Reputation: 1573
I am dealing with a variant of the Maximum Bipartite Matching problem. The original problem is as the following:
There are M job applicants and N jobs. Each applicant has a subset of jobs that he/she is interested in. Each job opening can only accept one applicant and a job applicant can be appointed for only one job. Find an assignment of jobs to applicants in such that as many applicants as possible get jobs.
The additional constraint is that:
Each applicant belongs to a certain group. Now, instead of maximize the number of applicants, we want to maximize of number of happy groups.
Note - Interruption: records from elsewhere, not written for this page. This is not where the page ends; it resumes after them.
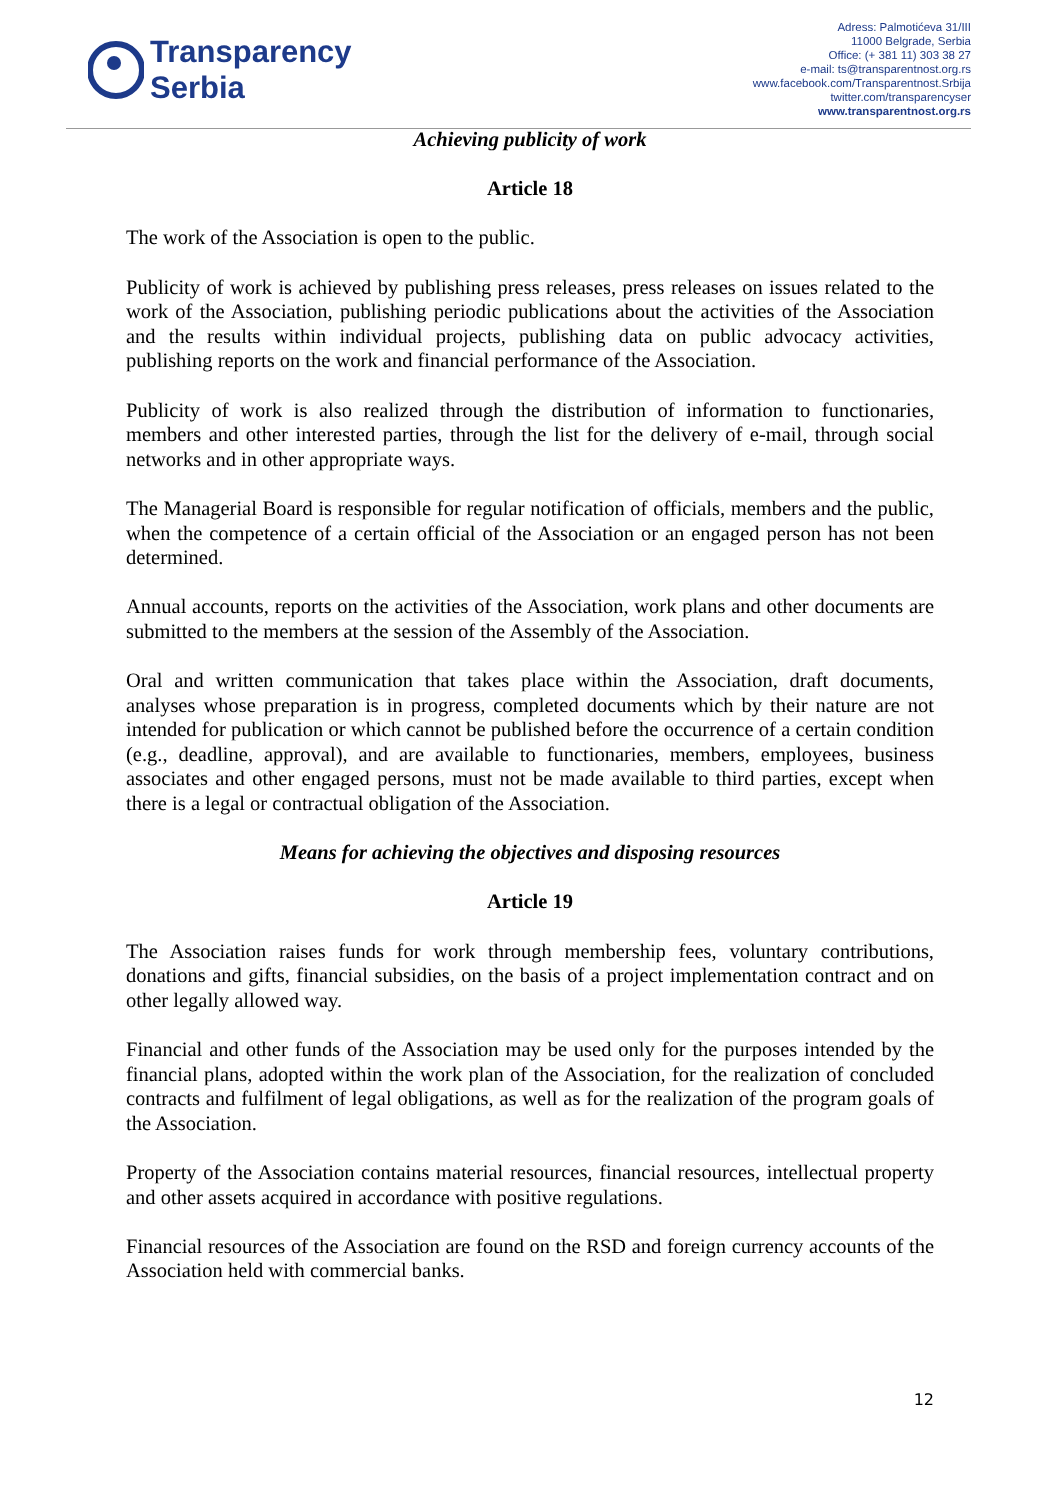Transparency
Serbia
Adress: Palmotićeva 31/III
11000 Belgrade, Serbia
Office: (+ 381 11) 303 38 27
e-mail: ts@transparentnost.org.rs
www.facebook.com/Transparentnost.Srbija
twitter.com/transparencyser
www.transparentnost.org.rs
Achieving publicity of work
Article 18
The work of the Association is open to the public.
Publicity of work is achieved by publishing press releases, press releases on issues related to the work of the Association, publishing periodic publications about the activities of the Association and the results within individual projects, publishing data on public advocacy activities, publishing reports on the work and financial performance of the Association.
Publicity of work is also realized through the distribution of information to functionaries, members and other interested parties, through the list for the delivery of e-mail, through social networks and in other appropriate ways.
The Managerial Board is responsible for regular notification of officials, members and the public, when the competence of a certain official of the Association or an engaged person has not been determined.
Annual accounts, reports on the activities of the Association, work plans and other documents are submitted to the members at the session of the Assembly of the Association.
Oral and written communication that takes place within the Association, draft documents, analyses whose preparation is in progress, completed documents which by their nature are not intended for publication or which cannot be published before the occurrence of a certain condition (e.g., deadline, approval), and are available to functionaries, members, employees, business associates and other engaged persons, must not be made available to third parties, except when there is a legal or contractual obligation of the Association.
Means for achieving the objectives and disposing resources
Article 19
The Association raises funds for work through membership fees, voluntary contributions, donations and gifts, financial subsidies, on the basis of a project implementation contract and on other legally allowed way.
Financial and other funds of the Association may be used only for the purposes intended by the financial plans, adopted within the work plan of the Association, for the realization of concluded contracts and fulfilment of legal obligations, as well as for the realization of the program goals of the Association.
Property of the Association contains material resources, financial resources, intellectual property and other assets acquired in accordance with positive regulations.
Financial resources of the Association are found on the RSD and foreign currency accounts of the Association held with commercial banks.
12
A happy group is a group in which all of its applicants can get a job.
Any ideas/discussions are welcome!
Upvotes: 4
Views: 957
Reputation: 33509
If you could solve this, you could have won a million pounds on the Eternity puzzle.
In this puzzle you have to fit 209 polygons onto a board.
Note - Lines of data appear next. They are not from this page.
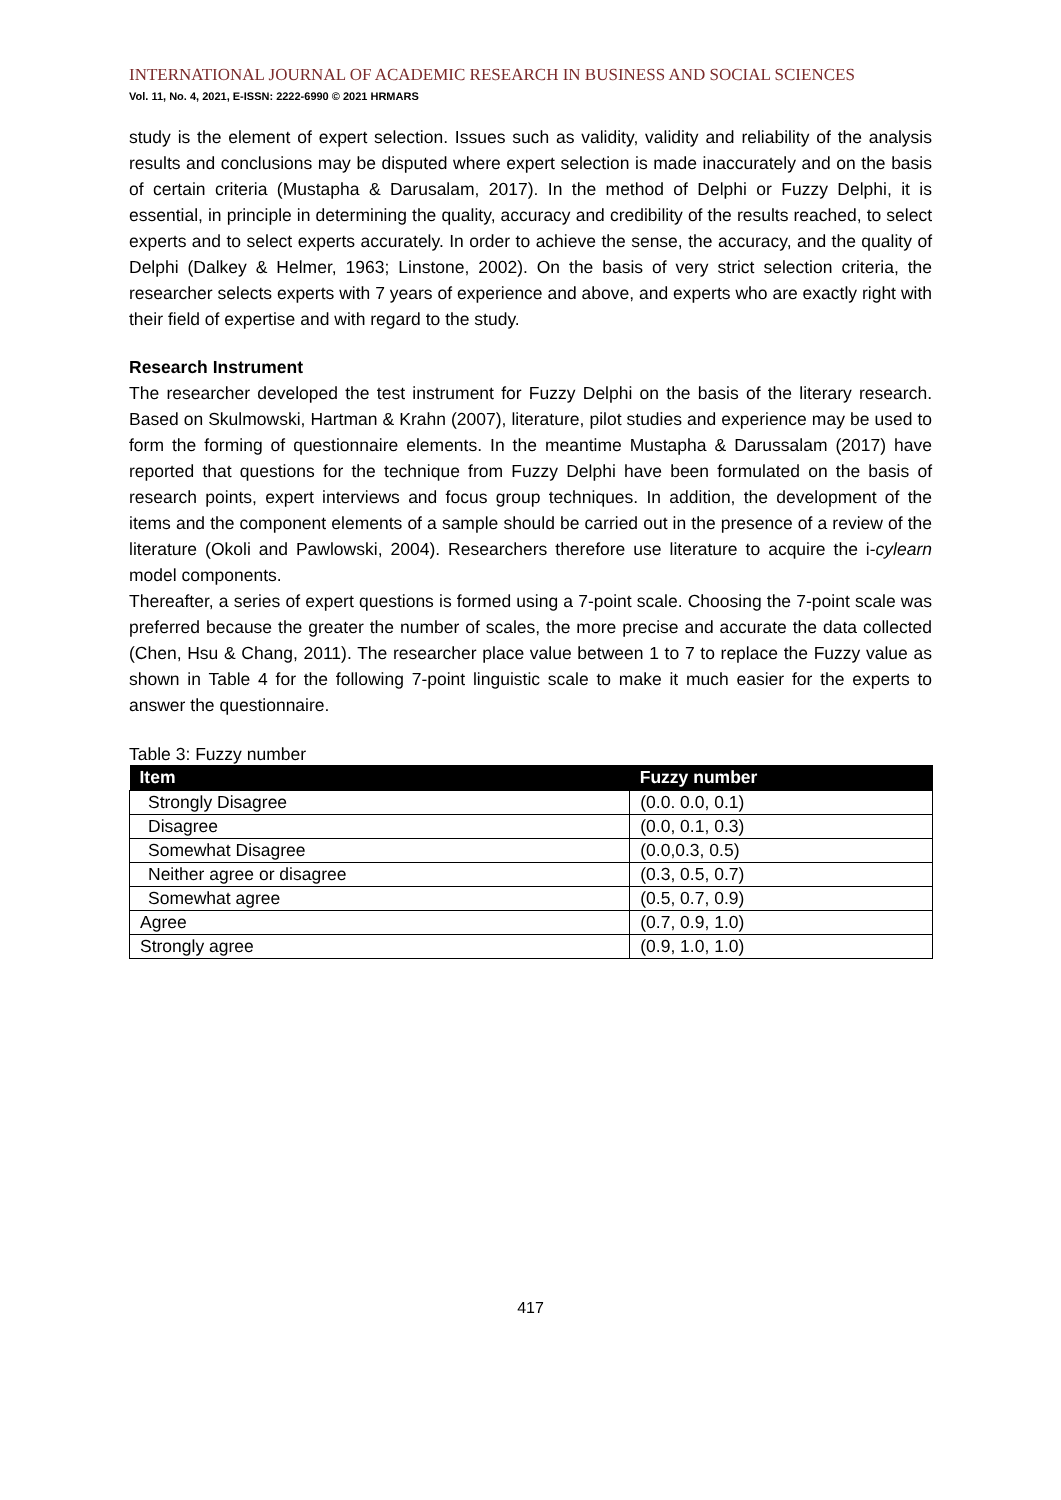INTERNATIONAL JOURNAL OF ACADEMIC RESEARCH IN BUSINESS AND SOCIAL SCIENCES
Vol. 11, No. 4, 2021, E-ISSN: 2222-6990 © 2021 HRMARS
study is the element of expert selection. Issues such as validity, validity and reliability of the analysis results and conclusions may be disputed where expert selection is made inaccurately and on the basis of certain criteria (Mustapha & Darusalam, 2017). In the method of Delphi or Fuzzy Delphi, it is essential, in principle in determining the quality, accuracy and credibility of the results reached, to select experts and to select experts accurately. In order to achieve the sense, the accuracy, and the quality of Delphi (Dalkey & Helmer, 1963; Linstone, 2002). On the basis of very strict selection criteria, the researcher selects experts with 7 years of experience and above, and experts who are exactly right with their field of expertise and with regard to the study.
Research Instrument
The researcher developed the test instrument for Fuzzy Delphi on the basis of the literary research. Based on Skulmowski, Hartman & Krahn (2007), literature, pilot studies and experience may be used to form the forming of questionnaire elements. In the meantime Mustapha & Darussalam (2017) have reported that questions for the technique from Fuzzy Delphi have been formulated on the basis of research points, expert interviews and focus group techniques. In addition, the development of the items and the component elements of a sample should be carried out in the presence of a review of the literature (Okoli and Pawlowski, 2004). Researchers therefore use literature to acquire the i-cylearn model components.
Thereafter, a series of expert questions is formed using a 7-point scale. Choosing the 7-point scale was preferred because the greater the number of scales, the more precise and accurate the data collected (Chen, Hsu & Chang, 2011). The researcher place value between 1 to 7 to replace the Fuzzy value as shown in Table 4 for the following 7-point linguistic scale to make it much easier for the experts to answer the questionnaire.
Table 3: Fuzzy number
| Item | Fuzzy number |
| --- | --- |
| Strongly Disagree | (0.0. 0.0, 0.1) |
| Disagree | (0.0, 0.1, 0.3) |
| Somewhat Disagree | (0.0,0.3, 0.5) |
| Neither agree or disagree | (0.3, 0.5, 0.7) |
| Somewhat agree | (0.5, 0.7, 0.9) |
| Agree | (0.7, 0.9, 1.0) |
| Strongly agree | (0.9, 1.0, 1.0) |
417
The reduction is to have one group for each combination of piece and location.
Each group has a leader who is only interested in the job that corresponds to playing his piece.
Each group also has a person for each square in the tile: that person is only interested in the job of filling the corresponding square on the game board.
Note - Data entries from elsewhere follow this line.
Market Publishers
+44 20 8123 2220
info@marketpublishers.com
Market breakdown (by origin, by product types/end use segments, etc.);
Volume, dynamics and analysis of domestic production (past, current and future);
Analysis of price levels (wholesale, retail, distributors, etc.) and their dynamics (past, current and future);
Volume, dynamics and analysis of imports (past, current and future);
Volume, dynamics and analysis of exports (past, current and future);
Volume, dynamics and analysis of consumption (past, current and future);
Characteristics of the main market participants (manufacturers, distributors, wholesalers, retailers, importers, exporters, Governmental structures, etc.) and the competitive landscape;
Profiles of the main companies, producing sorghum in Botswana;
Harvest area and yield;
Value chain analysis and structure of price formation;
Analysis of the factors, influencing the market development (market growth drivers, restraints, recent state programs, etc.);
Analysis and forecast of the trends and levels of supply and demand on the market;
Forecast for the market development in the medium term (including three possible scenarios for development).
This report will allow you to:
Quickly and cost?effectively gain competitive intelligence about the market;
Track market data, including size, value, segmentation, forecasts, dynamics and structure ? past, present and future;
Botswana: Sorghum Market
If you can find a solution with 209 happy groups then you have found a solution to the puzzle!
This is NP-hard because it can be used to solve maximum independent set which is a known NP-hard problem.
Suppose we have a graph in which we want to find the maximum independent set.
Make a job for each edge.
Make a group for each vertex.
Suppose vertex x is connected to three edges a,b,c. We would add 3 people to group x. Each person is only interested in one job. The first is interested in job a, the second in job b, the third in job c.
Finding the maximum happy groups is then equivalent to the largest independent set.